OpenAI wouldn't be here without the work that Yann Lecun did at Facebook (back when it was facebook). Science is built on top of science, that's just how things work.
Yes, but in science you reference your work and credit those who came before you.
Edit: I am not defending OpenAI and we are all enjoying the irony here. But it puts into perspective some of the wilder claims circulating that DeekSeek was able to somehow complete with OpenAI for only $5M, as if on a level playing field.
OpenAI has been hiding their datasets, and certainly haven't credited me for the data they stole from my website and github repositories. If OpenAI doesn't think they should give attribution to the data they used, it seems weird to require that of others.
Edit: Responding to your edit, Deepseek only claimed that the final training run was $5m, not that the whole process caught that (they even call this out). I think it's important to acknowledge that, even if they did get some training data from OpenAI, this is a remarkable achievement.
It is a remarkable achievement. But if “some training data from OpenAI” turns out to essentially be a wholesale distillation of their entire model (along with Llama etc) I do think that somewhat dampens the spirit of it.
We don’t know that of course. OpenAI claim to have some evidence and I guess we’ll just have to wait and see how this plays out.
There’s also a substantial difference between training of the entire internet and one that very specifically targets your competitor's products (or any specific work directly).
That's $5M for the final training run. Which is an improvement to be sure, but it doesn't include the other training runs -- prototypes, failed runs and so forth.
It is OpenAI that discredits themselves when they say that each new model is the result of hundreds of USD millions in training. They throw this around as it is a big advantage of their models.
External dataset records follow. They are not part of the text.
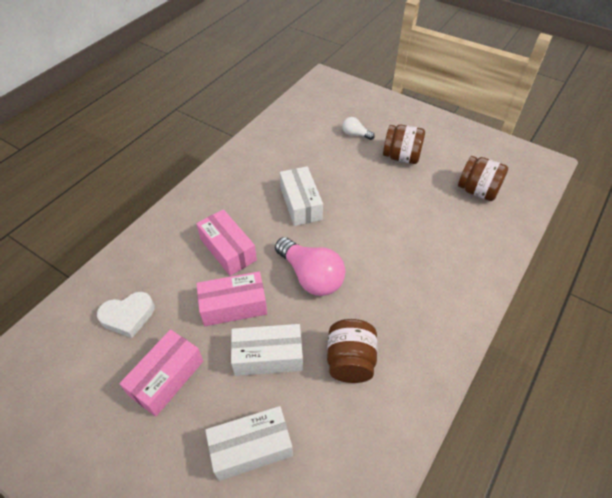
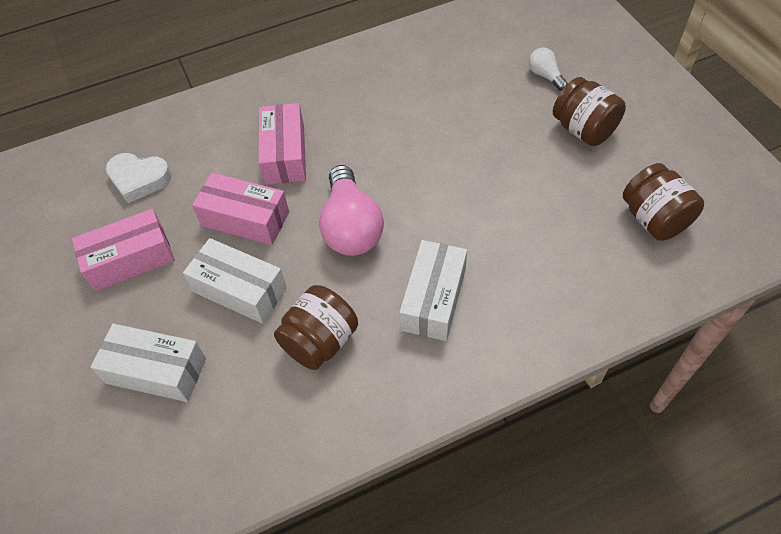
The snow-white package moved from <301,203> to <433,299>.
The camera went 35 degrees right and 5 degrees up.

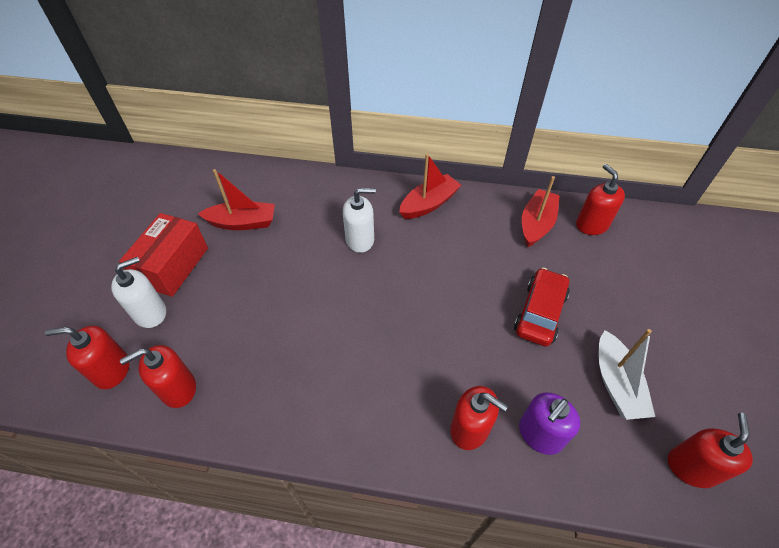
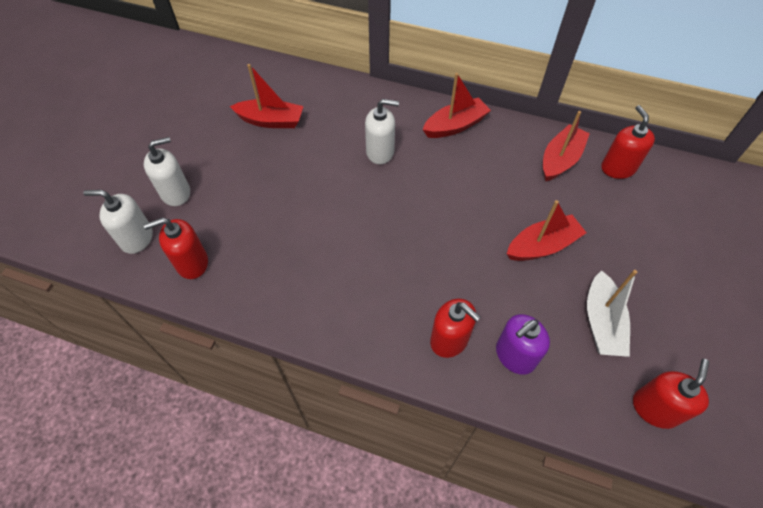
The crimson package at <173,266> disappeared.
The crimson toy car at <540,313> was replaced by the crimson toy boat at <542,246>.
The crimson soap pump at <112,370> became the snow-white soap pump at <137,238>.
The camera went 10 degrees right and 5 degrees up.

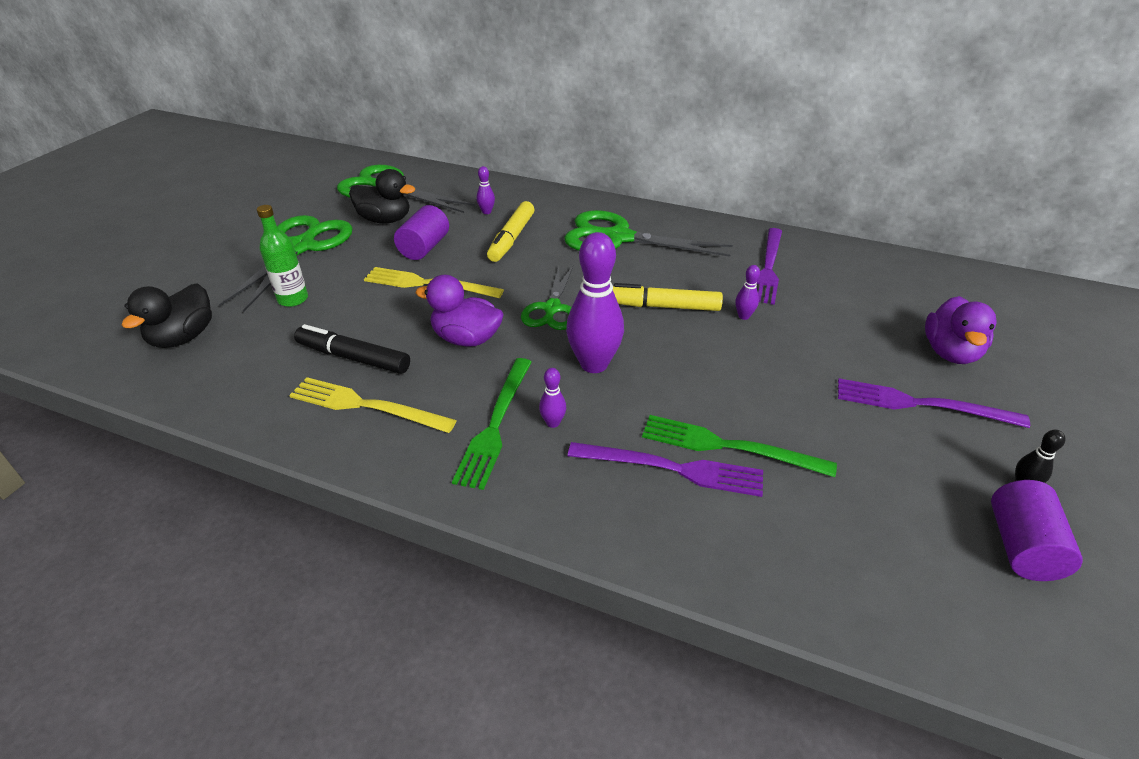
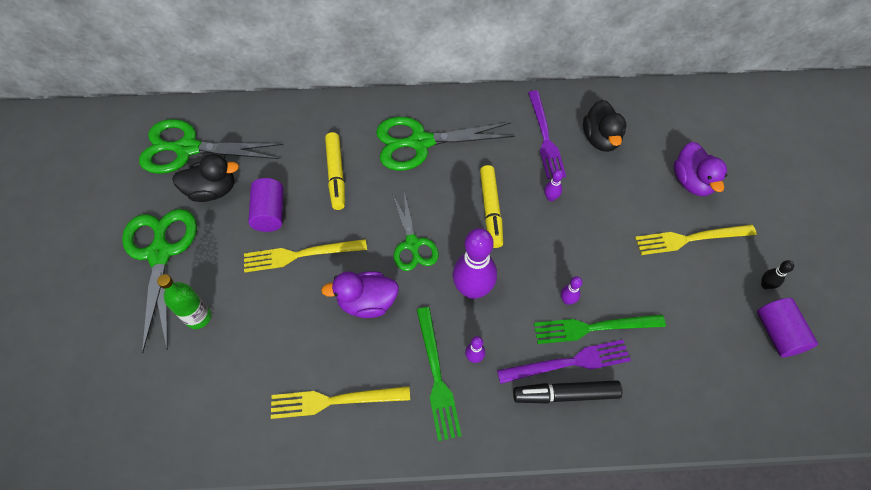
The purple bowling pin moved from <486,212> to <567,300>.
The ebony toy duck moved from <183,337> to <600,139>.
The bright yellow marker pen at <662,306> turned 75 degrees counterclockwise.
The ebony marker pen moved from <353,358> to <565,394>.
The purple dinner fork at <921,404> became the bright yellow dinner fork at <690,239>.
The camera went 25 degrees left and 20 degrees up.

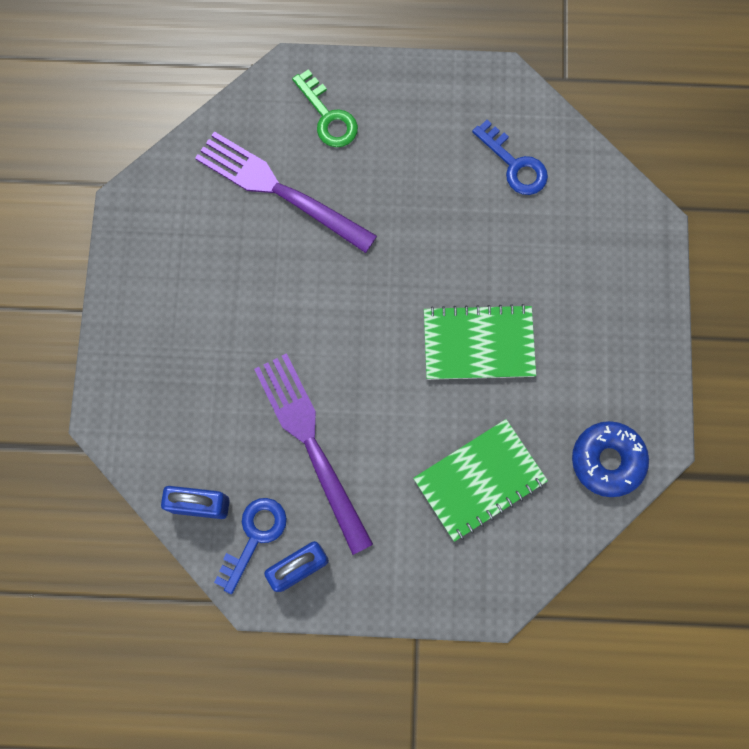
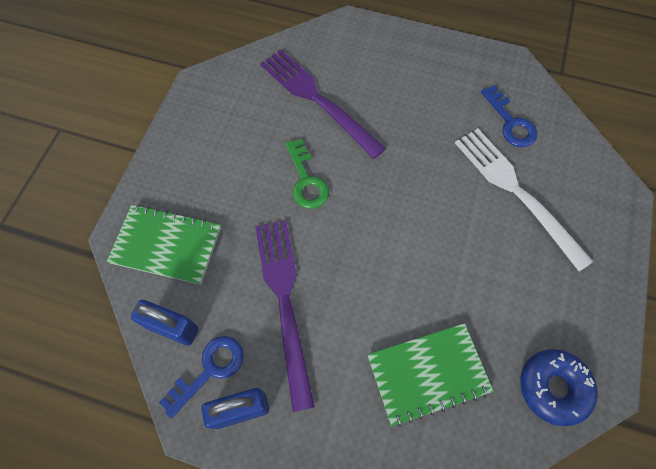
The green latchkey moved from <328,116> to <306,180>.
The green notebook moved from <478,344> to <166,245>.
The snow-white dinner fork at <515,191> appeared.
The camera went 15 degrees right and 10 degrees down.

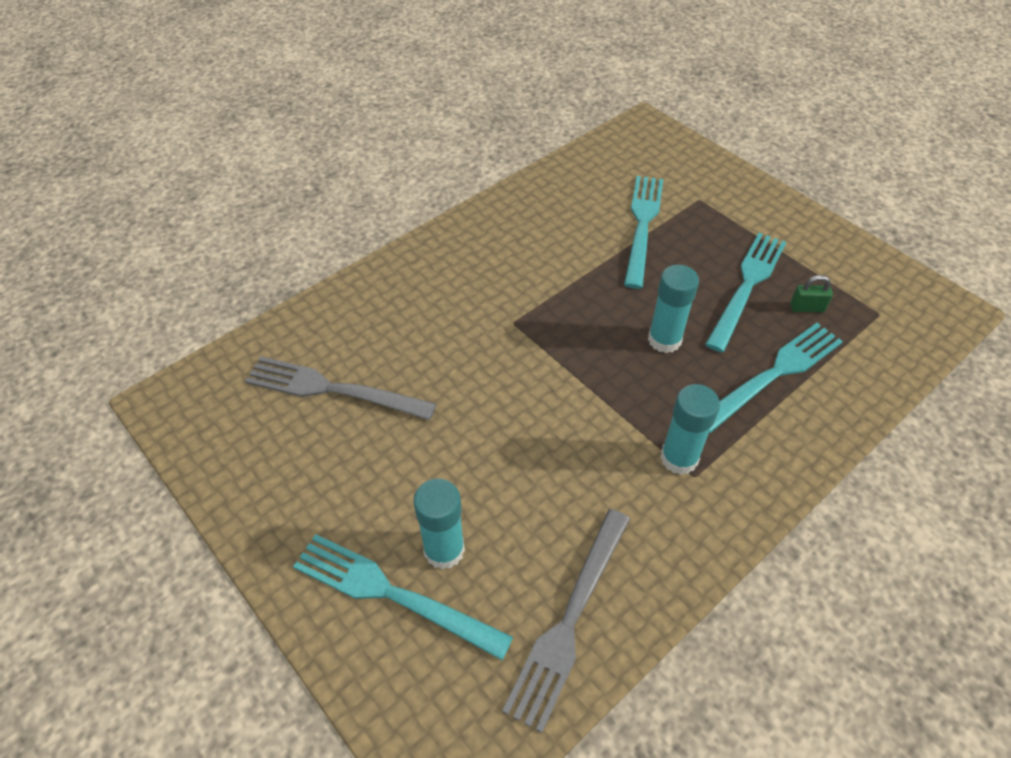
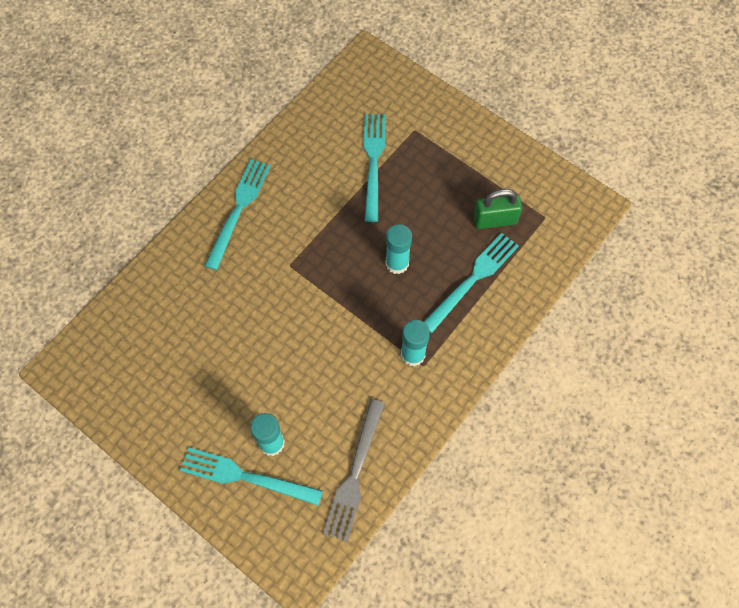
The teal dinner fork moved from <747,286> to <239,209>.
The green lock at <806,308> changed to 1.82 times the size.
The ash-grey dinner fork at <333,389> disappeared.
The camera went 10 degrees left and 15 degrees up.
Is that really true? If anything OpenAI was dependent on the transformers paper from Google from Ashish Vaswani and others. LeCun has been criticizing LLM architectures for a long time and has been wrong about them for a long time.
Personally, I have not seen anything from him that is meaningful. OpenAI and Anthropic (itself started by former OpenAI people) of course have built their models without LeCun’s contributions. And for a few years now, LeCun has been giving the same talk anywhere he makes appearances, saying that large language models are a dead end and that other approaches like his JEPA architecture are the future. Meanwhile current LLM architecture has continued to evolve and become very useful. As for the misuse of the term “open source”, I think that really began once he was at Meta, and is a way to use his fame to market Llama and help Meta not look irrelevant.
By the way, as someone who once did classical image recognition using convolutions, I can't say I was very impressed by the CNN approach, especially since their implementation didn't even use FFTs for efficiency.